A year ago, we released The Pension Pac-Man: How Pension Debt Eats Away at Teacher Salaries, which showed that, over the last 20+ years, teacher salaries have not kept up with inflation, but total teacher compensation has. That's due in large part to rising pension costs that, like the proverbial Pac-Man, are eating further and further into teacher compensation.
As the Wall Street Journal reported over the weekend, this trend is broadly true for all American workers. But the magnitude is much larger for public school teachers. As we showed last year, teachers have higher retirement costs than any other major group of workers, even other public-sector employees. As a percentage of their total compensation package, teacher retirement benefits eat up twice as much as other workers.
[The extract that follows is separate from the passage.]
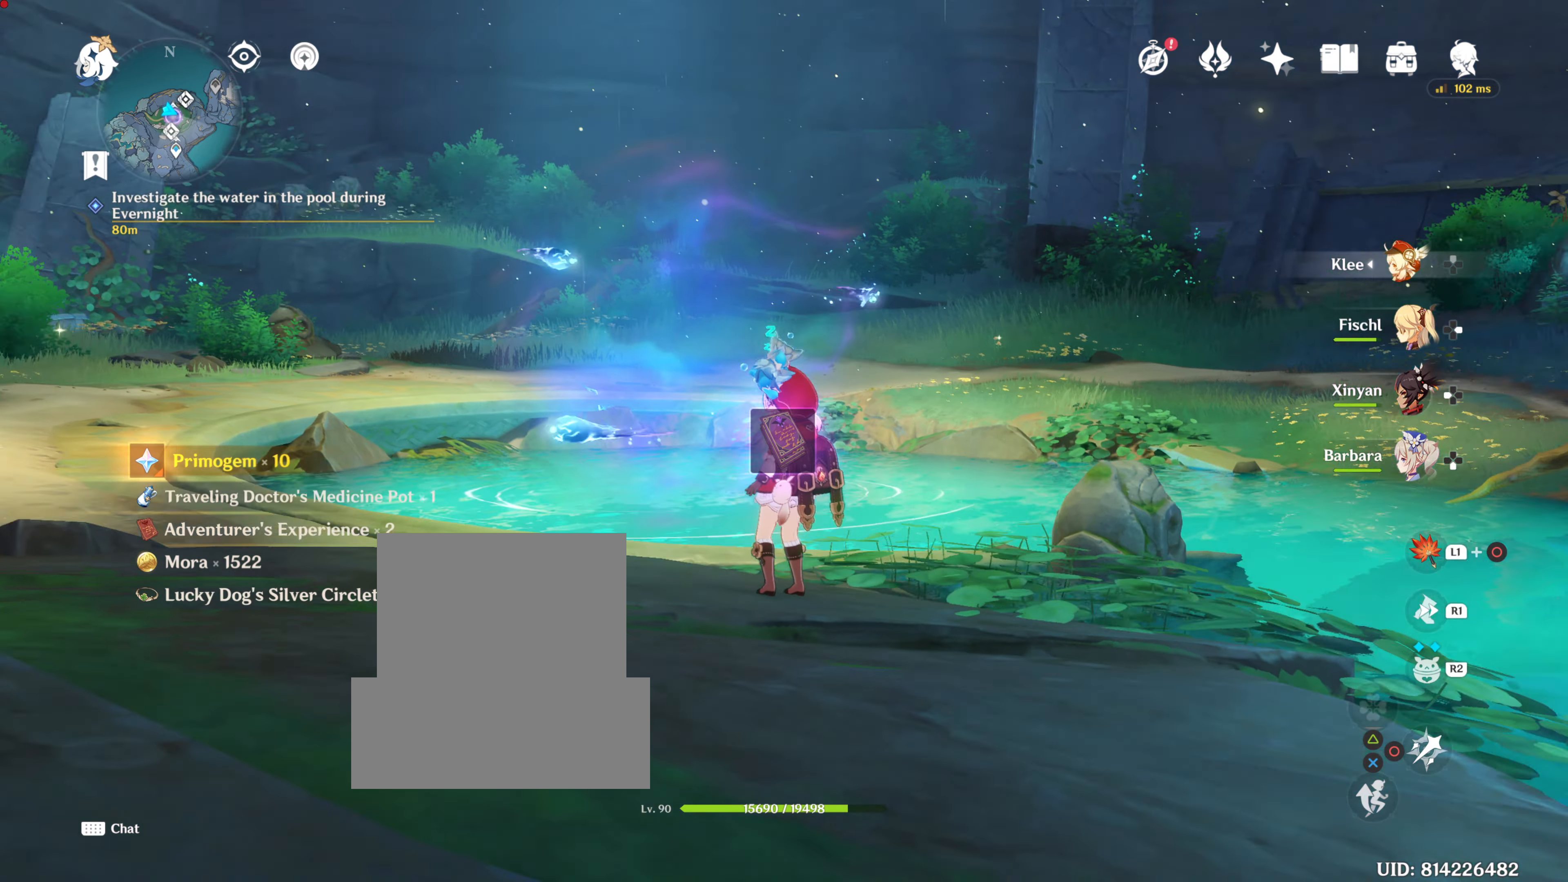
{"buttons": [], "left_stick": "center", "right_stick": "center", "events": [[100, "right_stick", "center"]]}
This trend has not abated. The graph below uses data from the Bureau of Labor Statistics to show the annual change in employer costs by category. Over the last 15 years, teacher salaries have risen an average of 1.6 percent per year. That's less than inflation. In comparison, insurance costs are teachers have risen by 5.2 percent per year. That's a lot, but retirement costs have risen even faster, by 7.4 percent per year.
Most of these costs are due to rising pension debts, not to pay for actual teacher retirement benefits (see Figure 3 here). Until states get their debt costs under control, teachers will continue to see higher and higher shares of their compensation eaten up by retirement costs, with less and less money going into their pockets.